### Aim of the task
Extract every line of text from all the rows below, keeping each line unchanged, and leave the pictures out of your answer.

### Collected data
===
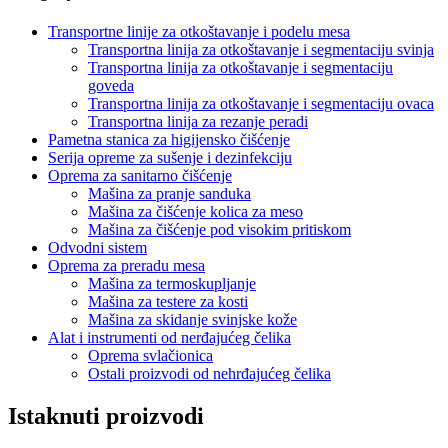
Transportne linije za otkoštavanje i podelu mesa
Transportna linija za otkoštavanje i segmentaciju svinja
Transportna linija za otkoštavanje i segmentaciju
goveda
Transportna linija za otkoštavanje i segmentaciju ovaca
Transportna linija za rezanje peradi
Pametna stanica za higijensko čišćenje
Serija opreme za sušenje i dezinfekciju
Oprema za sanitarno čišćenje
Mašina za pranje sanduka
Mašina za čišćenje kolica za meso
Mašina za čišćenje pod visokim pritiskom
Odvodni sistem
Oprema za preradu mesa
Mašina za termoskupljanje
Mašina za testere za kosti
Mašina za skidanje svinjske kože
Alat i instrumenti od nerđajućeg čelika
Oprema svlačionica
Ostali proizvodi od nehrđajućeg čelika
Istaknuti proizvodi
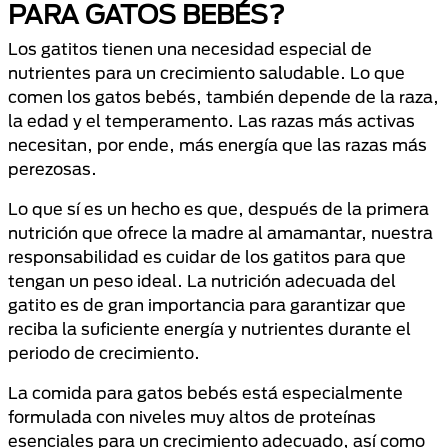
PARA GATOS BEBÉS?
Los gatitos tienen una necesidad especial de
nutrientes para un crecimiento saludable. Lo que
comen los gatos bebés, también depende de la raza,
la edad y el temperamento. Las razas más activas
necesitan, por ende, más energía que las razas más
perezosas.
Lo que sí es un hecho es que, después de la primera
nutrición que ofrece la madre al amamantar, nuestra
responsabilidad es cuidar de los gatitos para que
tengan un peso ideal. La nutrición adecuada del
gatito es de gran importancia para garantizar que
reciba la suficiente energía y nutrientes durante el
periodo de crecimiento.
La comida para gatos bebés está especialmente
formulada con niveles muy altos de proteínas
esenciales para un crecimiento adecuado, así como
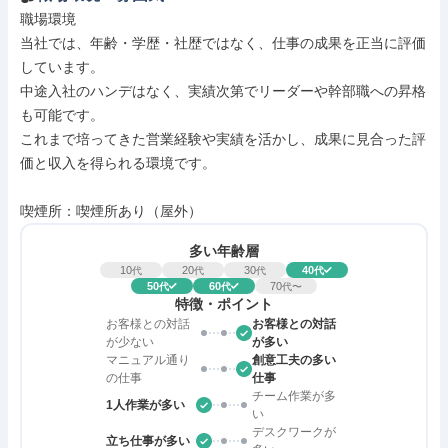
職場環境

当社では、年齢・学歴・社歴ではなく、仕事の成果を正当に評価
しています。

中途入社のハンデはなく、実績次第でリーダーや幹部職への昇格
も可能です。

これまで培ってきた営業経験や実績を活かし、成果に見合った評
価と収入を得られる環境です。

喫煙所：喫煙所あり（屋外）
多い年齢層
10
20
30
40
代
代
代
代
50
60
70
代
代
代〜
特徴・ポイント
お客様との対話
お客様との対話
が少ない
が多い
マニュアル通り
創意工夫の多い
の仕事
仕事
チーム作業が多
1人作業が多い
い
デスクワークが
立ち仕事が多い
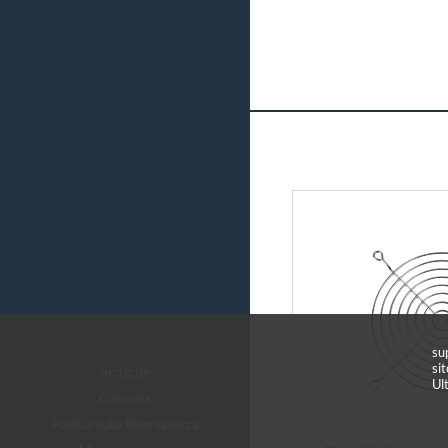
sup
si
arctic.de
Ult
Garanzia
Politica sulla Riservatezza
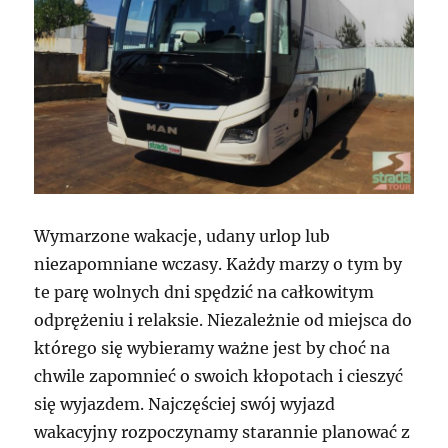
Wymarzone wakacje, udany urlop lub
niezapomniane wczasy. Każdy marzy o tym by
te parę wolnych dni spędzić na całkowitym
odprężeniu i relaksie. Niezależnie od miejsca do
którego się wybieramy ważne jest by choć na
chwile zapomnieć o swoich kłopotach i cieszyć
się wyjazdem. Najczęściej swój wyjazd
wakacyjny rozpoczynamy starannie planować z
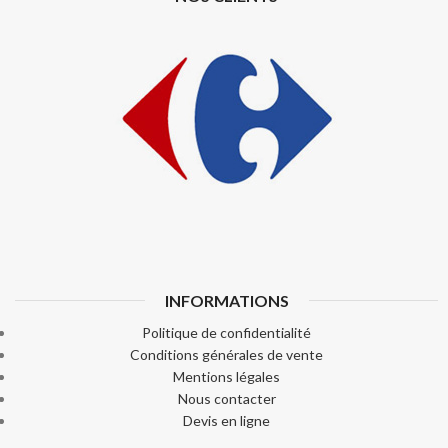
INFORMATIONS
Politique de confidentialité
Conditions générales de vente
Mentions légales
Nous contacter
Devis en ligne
===
### Task response
Transportne linije za otkoštavanje i podelu mesa
Transportna linija za otkoštavanje i segmentaciju svinja
Transportna linija za otkoštavanje i segmentaciju
goveda
Transportna linija za otkoštavanje i segmentaciju ovaca
Transportna linija za rezanje peradi
Pametna stanica za higijensko čišćenje
Serija opreme za sušenje i dezinfekciju
Oprema za sanitarno čišćenje
Mašina za pranje sanduka
Mašina za čišćenje kolica za meso
Mašina za čišćenje pod visokim pritiskom
Odvodni sistem
Oprema za preradu mesa
Mašina za termoskupljanje
Mašina za testere za kosti
Mašina za skidanje svinjske kože
Alat i instrumenti od nerđajućeg čelika
Oprema svlačionica
Ostali proizvodi od nehrđajućeg čelika
Istaknuti proizvodi
PARA GATOS BEBÉS?
Los gatitos tienen una necesidad especial de
nutrientes para un crecimiento saludable. Lo que
comen los gatos bebés, también depende de la raza,
la edad y el temperamento. Las razas más activas
necesitan, por ende, más energía que las razas más
perezosas.
Lo que sí es un hecho es que, después de la primera
nutrición que ofrece la madre al amamantar, nuestra
responsabilidad es cuidar de los gatitos para que
tengan un peso ideal. La nutrición adecuada del
gatito es de gran importancia para garantizar que
reciba la suficiente energía y nutrientes durante el
periodo de crecimiento.
La comida para gatos bebés está especialmente
formulada con niveles muy altos de proteínas
esenciales para un crecimiento adecuado, así como
職場環境

当社では、年齢・学歴・社歴ではなく、仕事の成果を正当に評価
しています。

中途入社のハンデはなく、実績次第でリーダーや幹部職への昇格
も可能です。

これまで培ってきた営業経験や実績を活かし、成果に見合った評
価と収入を得られる環境です。

喫煙所：喫煙所あり（屋外）
多い年齢層
10
20
30
40
代
代
代
代
50
60
70
代
代
代〜
特徴・ポイント
お客様との対話
お客様との対話
が少ない
が多い
マニュアル通り
創意工夫の多い
の仕事
仕事
チーム作業が多
1人作業が多い
い
デスクワークが
立ち仕事が多い
sup
si
arctic.de
Ult
Garanzia
Politica sulla Riservatezza
Wymarzone wakacje, udany urlop lub
niezapomniane wczasy. Każdy marzy o tym by
te parę wolnych dni spędzić na całkowitym
odprężeniu i relaksie. Niezależnie od miejsca do
którego się wybieramy ważne jest by choć na
chwile zapomnieć o swoich kłopotach i cieszyć
się wyjazdem. Najczęściej swój wyjazd
wakacyjny rozpoczynamy starannie planować z
INFORMATIONS
Politique de confidentialité
Conditions générales de vente
Mentions légales
Nous contacter
Devis en ligne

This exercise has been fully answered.